Figueroa immediately informed Oduko’s brother in Ghana, Shiva, of his arrest, and the siblings initially kept it from their mother, Rita, to avoid upsetting her. Oduko and Figueroa soon hired an immigration attorney, Alexander Mena, who is working on both his detention and deportation cases.
“This is not normal, what is happening,” Mena says. “It all has basically been a steady ratcheting up since January.”
Mena says it appears Oduko was not the person federal authorities were looking for the day of his arrest. (Neither the Department of Homeland Security or Immigration and Customs Enforcement responded to requests for comment.)
Under a previous administration, Mena says, Oduko likely would not have been detained because he has no criminal record.

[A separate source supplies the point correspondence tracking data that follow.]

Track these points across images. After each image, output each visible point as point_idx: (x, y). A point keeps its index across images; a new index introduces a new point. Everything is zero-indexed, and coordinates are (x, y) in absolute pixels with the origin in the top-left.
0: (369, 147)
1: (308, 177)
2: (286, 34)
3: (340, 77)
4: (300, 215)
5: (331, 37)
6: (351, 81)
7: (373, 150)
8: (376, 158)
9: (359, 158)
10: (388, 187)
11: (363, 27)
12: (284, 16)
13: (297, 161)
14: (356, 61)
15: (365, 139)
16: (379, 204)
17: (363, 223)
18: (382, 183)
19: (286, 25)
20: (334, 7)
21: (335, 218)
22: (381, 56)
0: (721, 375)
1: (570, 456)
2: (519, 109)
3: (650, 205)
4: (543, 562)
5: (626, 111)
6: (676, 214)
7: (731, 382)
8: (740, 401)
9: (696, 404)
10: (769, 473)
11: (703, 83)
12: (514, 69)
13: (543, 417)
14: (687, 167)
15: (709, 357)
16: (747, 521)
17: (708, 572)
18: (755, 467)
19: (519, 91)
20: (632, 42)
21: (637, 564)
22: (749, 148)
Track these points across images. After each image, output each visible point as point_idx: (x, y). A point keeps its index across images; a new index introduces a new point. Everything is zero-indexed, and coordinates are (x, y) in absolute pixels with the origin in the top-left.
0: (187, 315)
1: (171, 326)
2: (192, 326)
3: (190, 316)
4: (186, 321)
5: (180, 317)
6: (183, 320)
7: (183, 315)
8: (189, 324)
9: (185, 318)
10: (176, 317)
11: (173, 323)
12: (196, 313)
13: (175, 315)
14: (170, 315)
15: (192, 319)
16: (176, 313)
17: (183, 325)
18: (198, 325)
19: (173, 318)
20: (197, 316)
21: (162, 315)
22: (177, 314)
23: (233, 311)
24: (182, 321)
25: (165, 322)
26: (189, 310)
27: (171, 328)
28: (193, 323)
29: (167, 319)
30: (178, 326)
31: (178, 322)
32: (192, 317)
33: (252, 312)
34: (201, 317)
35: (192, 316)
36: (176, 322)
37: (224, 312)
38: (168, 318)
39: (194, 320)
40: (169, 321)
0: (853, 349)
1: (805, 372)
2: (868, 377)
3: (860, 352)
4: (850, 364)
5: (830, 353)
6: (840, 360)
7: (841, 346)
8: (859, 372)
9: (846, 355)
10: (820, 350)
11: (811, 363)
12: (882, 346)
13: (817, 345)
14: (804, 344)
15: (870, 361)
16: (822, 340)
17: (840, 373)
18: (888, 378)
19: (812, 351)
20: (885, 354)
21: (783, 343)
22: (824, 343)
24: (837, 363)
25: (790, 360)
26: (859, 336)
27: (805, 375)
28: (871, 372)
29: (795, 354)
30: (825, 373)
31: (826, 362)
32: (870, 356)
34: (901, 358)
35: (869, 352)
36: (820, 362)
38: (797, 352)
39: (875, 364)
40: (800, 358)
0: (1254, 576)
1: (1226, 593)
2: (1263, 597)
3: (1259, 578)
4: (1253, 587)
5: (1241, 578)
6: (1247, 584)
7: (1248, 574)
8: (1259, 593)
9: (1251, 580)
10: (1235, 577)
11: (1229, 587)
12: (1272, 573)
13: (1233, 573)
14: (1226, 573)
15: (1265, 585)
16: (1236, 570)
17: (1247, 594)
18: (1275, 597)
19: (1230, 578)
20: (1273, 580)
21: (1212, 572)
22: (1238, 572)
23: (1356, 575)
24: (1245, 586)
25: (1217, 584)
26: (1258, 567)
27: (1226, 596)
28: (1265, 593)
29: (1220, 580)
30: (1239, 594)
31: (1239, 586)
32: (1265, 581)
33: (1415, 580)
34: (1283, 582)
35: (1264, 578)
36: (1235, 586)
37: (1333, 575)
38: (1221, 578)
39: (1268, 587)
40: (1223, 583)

“They would have basically started the deportation proceedings, but he wouldn’t be in the detention facility while that happens,” Mena says. Oduko would probably have been put under supervision of both ICE and a separate company, both of which would have required he check in with them.
But under Trump, the process has changed markedly. The White House has insisted their policies are about proper law enforcement and securing the country against migrants who shouldn’t be here.
“The goal posts are shifting from mass deportation to mass detention and deportation,” he says.
When a person who has an ongoing immigration proceeding gets married, there is a heightened standard to prove their marriage is bona fide and that they didn’t just get married for immigration paperwork, Mena says.
Among the things he hopes will work in Oduko’s favor are the number of years he has been in the U.S., no criminal record, his having interned with the religious sisters on Long Island, the sisters’ letters of support and now, his marriage to a U.S. citizen.
Still, there are no guarantees.
“This is just deeply reflective of an unjust system, in my view,” Mena says, “and forcing people to make these kinds of decisions.”